WORKING DATA:
........
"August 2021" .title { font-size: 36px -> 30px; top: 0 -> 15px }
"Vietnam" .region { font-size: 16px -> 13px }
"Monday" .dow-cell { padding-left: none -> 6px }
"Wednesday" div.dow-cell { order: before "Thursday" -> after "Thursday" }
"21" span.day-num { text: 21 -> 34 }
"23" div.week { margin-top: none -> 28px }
........
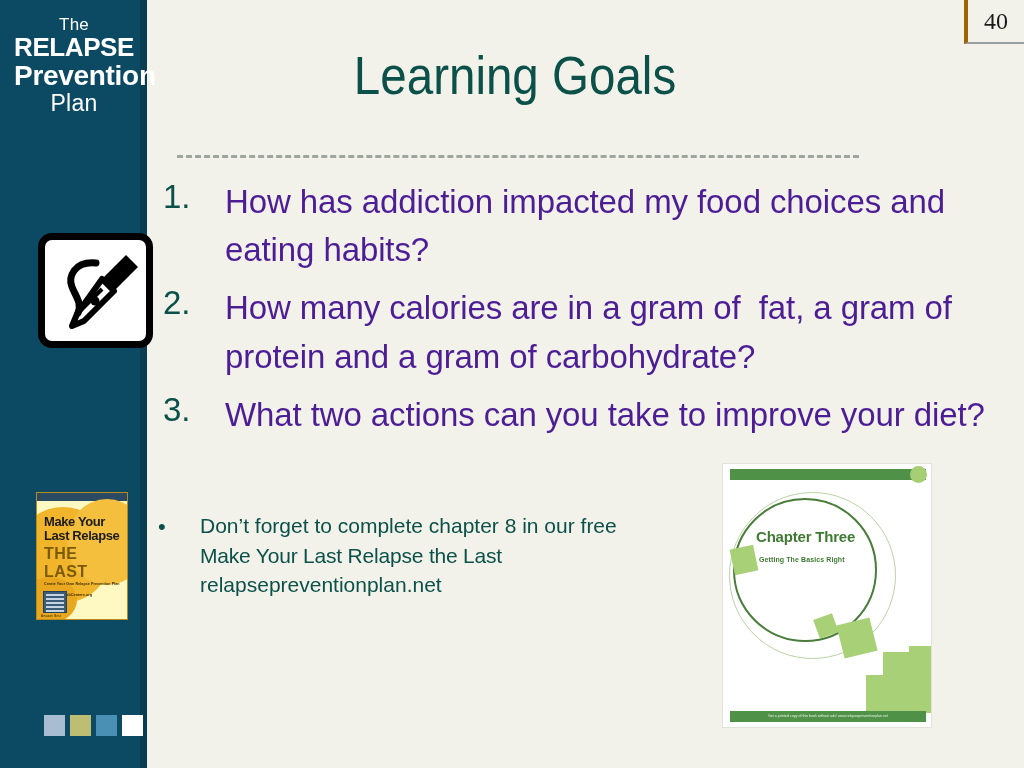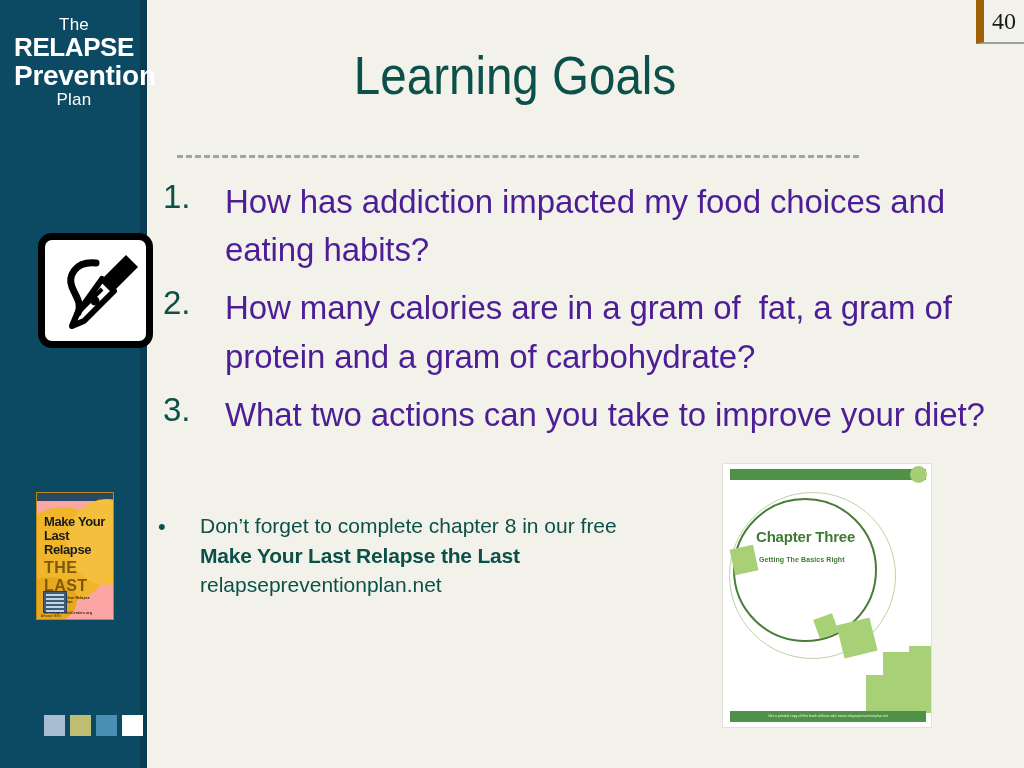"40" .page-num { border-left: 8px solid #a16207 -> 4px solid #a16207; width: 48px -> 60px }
........
WHAT IS BEING ASKED:
Above are some records; copy exactly the lines from the one with "text: 21 ->" through the one with "margin-top: none ->", both included, and no others.

YOUR RESPONSE:
"21" span.day-num { text: 21 -> 34 }
"23" div.week { margin-top: none -> 28px }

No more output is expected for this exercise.